Proxy Filing summary

1 Dec, 2025

Executive summary

  • Special Meeting called to vote on a merger agreement where a subsidiary of TechPrint Holdings, LLC will merge with and into the company, making it a wholly-owned subsidiary and taking it private at $3.40 per share in cash for non-rolled shares.

  • The Acquisition Group, including key executives and related trusts, holds about 15.8% of voting power and will roll their equity into the new parent, not receiving cash but Parent Units.

  • If approved, the company will be delisted from NYSE and deregistered with the SEC, and public shareholders will lose any future participation in the company.

Voting matters and shareholder proposals

  • Shareholders are asked to vote on: (1) approval of the Merger Agreement, (2) a nonbinding advisory vote on executive compensation related to the merger, and (3) adjournment of the meeting if more time is needed to solicit votes.

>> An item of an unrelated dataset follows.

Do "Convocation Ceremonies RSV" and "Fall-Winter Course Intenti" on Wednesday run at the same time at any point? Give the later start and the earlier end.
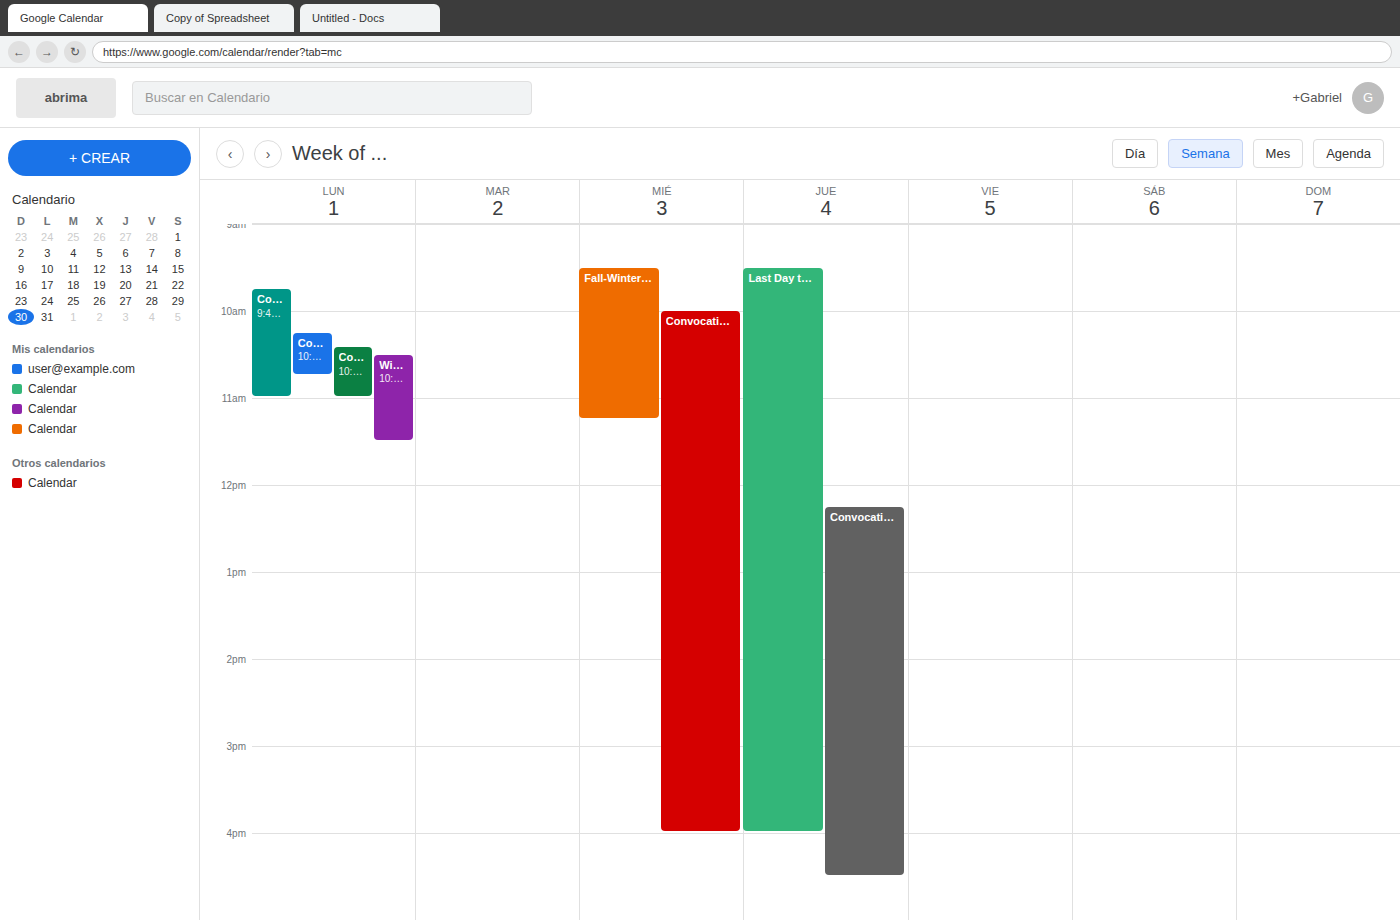
"Convocation Ceremonies RSV" starts at 10:00 AM, before "Fall-Winter Course Intenti" ends at 11:15 AM -- they overlap.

  • Approval of the merger requires a majority of outstanding shares; failure to vote is counted as a vote against.

  • The Acquisition Group has entered into a Voting Agreement to vote all their shares in favor of the merger.

  • Appraisal rights are available for dissenting shareholders under Delaware law.

Board of directors and corporate governance

  • A Special Committee of independent directors was formed to evaluate the proposal, engage advisors, and negotiate terms.

  • The Special Committee and Board (excluding conflicted members) unanimously recommend the merger as fair and in the best interests of unaffiliated shareholders.

  • The process included outreach to 22 potential third-party bidders, but no superior proposals were received.